My point was really that nobody really knew what you did or what you
did it on. So it didn't seem like a worthwhile warning as it
completely lacked detail.
> These tests are running the exact same query on two different tables with the
> exception that they use their respective partition keys.
Are you sure? It looks like the old one does WHERE date =
((now())::date - '7 days'::interval) and the new version does
(date(created_at) = ((now())::date - '7 days'::interval). I guess you
renamed date to "created_at" and changed the query to use date(). If
that expression is not indexed then I imagine that would be a good
reason for the planner to have moved away from using the index on that
column. Also having date(created_at) will also not allow run-time
pruning to work since your partition key is "created_at".

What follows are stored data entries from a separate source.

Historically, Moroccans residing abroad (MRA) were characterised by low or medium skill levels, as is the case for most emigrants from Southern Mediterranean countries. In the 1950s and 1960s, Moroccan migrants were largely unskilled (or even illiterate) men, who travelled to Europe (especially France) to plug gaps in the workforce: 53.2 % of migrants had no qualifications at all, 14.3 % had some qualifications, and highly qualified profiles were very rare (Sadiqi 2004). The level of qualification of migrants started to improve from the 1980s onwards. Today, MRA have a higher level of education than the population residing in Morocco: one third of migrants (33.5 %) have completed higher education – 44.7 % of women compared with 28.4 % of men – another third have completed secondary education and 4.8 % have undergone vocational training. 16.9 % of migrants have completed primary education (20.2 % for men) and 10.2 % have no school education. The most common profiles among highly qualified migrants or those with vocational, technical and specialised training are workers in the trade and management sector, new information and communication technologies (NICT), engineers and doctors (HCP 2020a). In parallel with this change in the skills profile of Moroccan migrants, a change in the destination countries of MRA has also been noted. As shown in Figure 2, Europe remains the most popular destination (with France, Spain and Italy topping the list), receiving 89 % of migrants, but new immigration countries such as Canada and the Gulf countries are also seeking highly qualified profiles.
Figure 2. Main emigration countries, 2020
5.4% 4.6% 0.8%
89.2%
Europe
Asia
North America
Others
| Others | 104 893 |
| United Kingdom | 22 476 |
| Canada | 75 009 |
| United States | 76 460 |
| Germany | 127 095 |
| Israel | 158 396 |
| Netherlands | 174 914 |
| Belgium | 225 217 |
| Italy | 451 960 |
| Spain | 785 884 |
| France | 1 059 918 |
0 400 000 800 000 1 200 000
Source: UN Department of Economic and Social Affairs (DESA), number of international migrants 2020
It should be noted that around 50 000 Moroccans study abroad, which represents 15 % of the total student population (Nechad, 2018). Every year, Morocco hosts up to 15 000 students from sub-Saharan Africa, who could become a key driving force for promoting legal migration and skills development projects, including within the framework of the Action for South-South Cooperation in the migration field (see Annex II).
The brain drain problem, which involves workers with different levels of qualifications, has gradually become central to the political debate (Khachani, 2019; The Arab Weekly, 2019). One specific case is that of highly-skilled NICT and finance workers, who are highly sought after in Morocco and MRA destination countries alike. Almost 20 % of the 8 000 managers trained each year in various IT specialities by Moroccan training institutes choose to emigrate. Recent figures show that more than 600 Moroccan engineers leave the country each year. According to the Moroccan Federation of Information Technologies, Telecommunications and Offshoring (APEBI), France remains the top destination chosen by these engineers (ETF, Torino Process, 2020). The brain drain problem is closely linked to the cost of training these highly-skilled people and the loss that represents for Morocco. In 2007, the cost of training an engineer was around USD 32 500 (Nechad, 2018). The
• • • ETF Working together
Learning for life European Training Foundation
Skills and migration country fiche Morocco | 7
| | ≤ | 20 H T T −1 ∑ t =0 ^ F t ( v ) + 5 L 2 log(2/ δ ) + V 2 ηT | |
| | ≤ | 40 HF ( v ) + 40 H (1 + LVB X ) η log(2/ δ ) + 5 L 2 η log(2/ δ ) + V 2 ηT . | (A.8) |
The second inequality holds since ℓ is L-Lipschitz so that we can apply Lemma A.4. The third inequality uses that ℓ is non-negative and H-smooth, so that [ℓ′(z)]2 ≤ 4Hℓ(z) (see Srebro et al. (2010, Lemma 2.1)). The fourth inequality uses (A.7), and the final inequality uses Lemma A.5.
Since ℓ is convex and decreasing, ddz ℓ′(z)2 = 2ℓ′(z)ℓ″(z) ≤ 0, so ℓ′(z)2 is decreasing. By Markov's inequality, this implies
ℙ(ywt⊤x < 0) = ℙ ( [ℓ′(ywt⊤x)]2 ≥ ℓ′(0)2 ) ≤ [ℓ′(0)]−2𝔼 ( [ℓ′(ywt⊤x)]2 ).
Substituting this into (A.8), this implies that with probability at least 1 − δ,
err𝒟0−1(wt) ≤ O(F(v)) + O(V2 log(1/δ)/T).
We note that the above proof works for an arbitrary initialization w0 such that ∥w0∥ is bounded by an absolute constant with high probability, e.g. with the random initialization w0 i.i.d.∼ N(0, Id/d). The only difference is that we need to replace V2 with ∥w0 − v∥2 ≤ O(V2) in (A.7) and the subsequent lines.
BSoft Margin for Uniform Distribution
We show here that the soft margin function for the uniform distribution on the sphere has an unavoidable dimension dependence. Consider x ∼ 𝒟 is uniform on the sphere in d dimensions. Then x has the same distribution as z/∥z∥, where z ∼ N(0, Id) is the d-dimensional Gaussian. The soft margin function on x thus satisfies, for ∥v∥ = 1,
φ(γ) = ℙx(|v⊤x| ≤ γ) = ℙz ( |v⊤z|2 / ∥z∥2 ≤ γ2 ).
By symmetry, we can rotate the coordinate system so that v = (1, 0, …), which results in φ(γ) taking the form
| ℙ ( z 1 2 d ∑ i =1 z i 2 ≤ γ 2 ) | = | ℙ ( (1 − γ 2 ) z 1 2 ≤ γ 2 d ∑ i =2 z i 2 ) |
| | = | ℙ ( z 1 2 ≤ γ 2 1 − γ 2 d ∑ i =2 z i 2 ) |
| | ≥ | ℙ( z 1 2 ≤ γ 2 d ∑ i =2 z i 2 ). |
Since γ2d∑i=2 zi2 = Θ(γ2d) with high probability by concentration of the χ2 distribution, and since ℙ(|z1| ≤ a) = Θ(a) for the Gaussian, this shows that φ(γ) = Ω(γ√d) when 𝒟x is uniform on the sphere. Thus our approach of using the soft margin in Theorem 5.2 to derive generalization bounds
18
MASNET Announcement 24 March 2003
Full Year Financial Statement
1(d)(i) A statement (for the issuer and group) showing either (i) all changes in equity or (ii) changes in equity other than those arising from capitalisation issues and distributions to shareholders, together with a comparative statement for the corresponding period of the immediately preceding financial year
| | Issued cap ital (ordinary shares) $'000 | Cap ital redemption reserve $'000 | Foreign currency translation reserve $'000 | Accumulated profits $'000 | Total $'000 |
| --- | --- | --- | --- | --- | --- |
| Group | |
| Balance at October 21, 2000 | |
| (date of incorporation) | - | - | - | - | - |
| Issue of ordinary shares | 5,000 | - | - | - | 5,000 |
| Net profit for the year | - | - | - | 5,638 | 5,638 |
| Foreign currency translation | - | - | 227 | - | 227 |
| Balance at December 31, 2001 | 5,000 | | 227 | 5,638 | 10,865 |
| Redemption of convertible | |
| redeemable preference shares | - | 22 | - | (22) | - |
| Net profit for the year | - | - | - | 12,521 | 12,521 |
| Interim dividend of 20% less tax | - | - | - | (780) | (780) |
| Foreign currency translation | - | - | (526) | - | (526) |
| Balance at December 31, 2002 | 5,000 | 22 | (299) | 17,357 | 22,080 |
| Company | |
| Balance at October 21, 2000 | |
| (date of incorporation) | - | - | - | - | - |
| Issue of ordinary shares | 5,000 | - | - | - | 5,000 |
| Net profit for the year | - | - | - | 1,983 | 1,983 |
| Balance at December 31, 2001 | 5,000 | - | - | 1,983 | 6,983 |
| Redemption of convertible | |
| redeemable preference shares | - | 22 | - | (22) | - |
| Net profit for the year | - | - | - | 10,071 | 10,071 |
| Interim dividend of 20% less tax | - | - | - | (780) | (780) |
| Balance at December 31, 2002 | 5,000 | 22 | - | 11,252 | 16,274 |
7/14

You might be able to change the query to query a range of value on the
new timestamp column. This will allow you to get rid of the date()
function. For example:
where created_at >= date_trunc('day', now() - '7 days'::interval) and
created_at < date_trunc('day', now() - '6 days'::interval)
David
Re: Date vs Timestamp without timezone Partition Key
I can confirm that was the issue, after removing the expression and using
only what was indexed it definitely fixed the query plan. I appreciate all
the help you've given me, I didn't really think to look there but it makes
a ton of sense that a filter on the database would only work well if it's
indexed.
Thanks again,
On Fri, Jun 5, 2020 at 11:13 PM David Rowley wrote:
> On Sat, 6 Jun 2020 at 14:49, Cedric Leong wrote:
> > It's less of a complaint rather than just a warning not to do what I did.
>
> My point was really that nobody really knew what you did or what you
> did it on. So it didn't seem like a worthwhile warning as it
> completely lacked detail.
>
> > These tests are running the exact same query on two different tables
> with the exception that they use their respective partition keys.
>
> Are you sure? It looks like the old one does WHERE date =
> ((now())::date - '7 days'::interval) and the new version does
> (date(created_at) = ((now())::date - '7 days'::interval). I guess you
> renamed date to "created_at" and changed the query to use date(). If
> that expression is not indexed then I imagine that would be a good
> reason for the planner to have moved away from using the index on that
> column. Also having date(created_at) will also not allow run-time
> pruning to work since your partition key is "created_at".
>
> You might be able to change the query to query a range of value on the
> new timestamp column. This will allow you to get rid of the date()
> function. For example:
>
> where created_at >= date_trunc('day', now() - '7 days'::interval) and
> created_at < date_trunc('day', now() - '6 days'::interval)
>
> David
>